EXERCISE: Below are some records. Return exactly the lines from the one with "буџету, ИТ одељења требају благовремено" to the one with "омогућити решавање проблема и снижавање", and nothing else.

DATA EXTRACT START

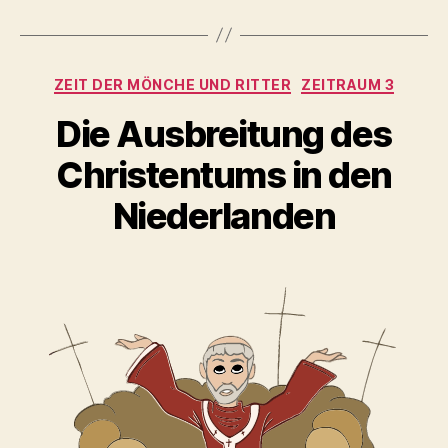
Kategorien
ZEIT DER MÖNCHE UND RITTER
ZEITRAUM 3
Die Ausbreitung des
Christentums in den
Niederlanden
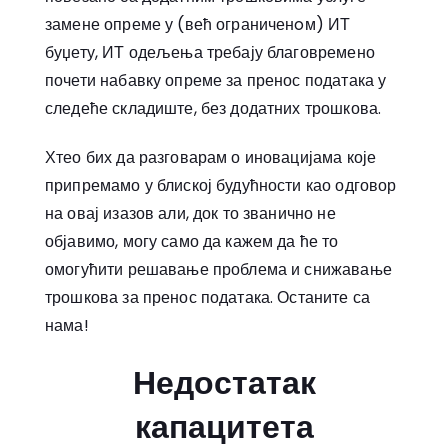
замене опреме у (већ ограниченoм) ИТ
буџету, ИТ одељења требају благовремено
почети набавку опреме за пренос података у
следеће складиште, без додатних трошкова.
Хтео бих да разговарам о иновацијама које
припремамо у блиској будућности као одговор
на овај изазов али, док то званично не
објавимо, могу само да кажем да ће то
омогућити решавање проблема и снижавање
трошкова за пренос података. Останите са
нама!
Недостатак
капацитета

DATA EXTRACT END

RESULT:
буџету, ИТ одељења требају благовремено
почети набавку опреме за пренос података у
следеће складиште, без додатних трошкова.
Хтео бих да разговарам о иновацијама које
припремамо у блиској будућности као одговор
на овај изазов али, док то званично не
објавимо, могу само да кажем да ће то
омогућити решавање проблема и снижавање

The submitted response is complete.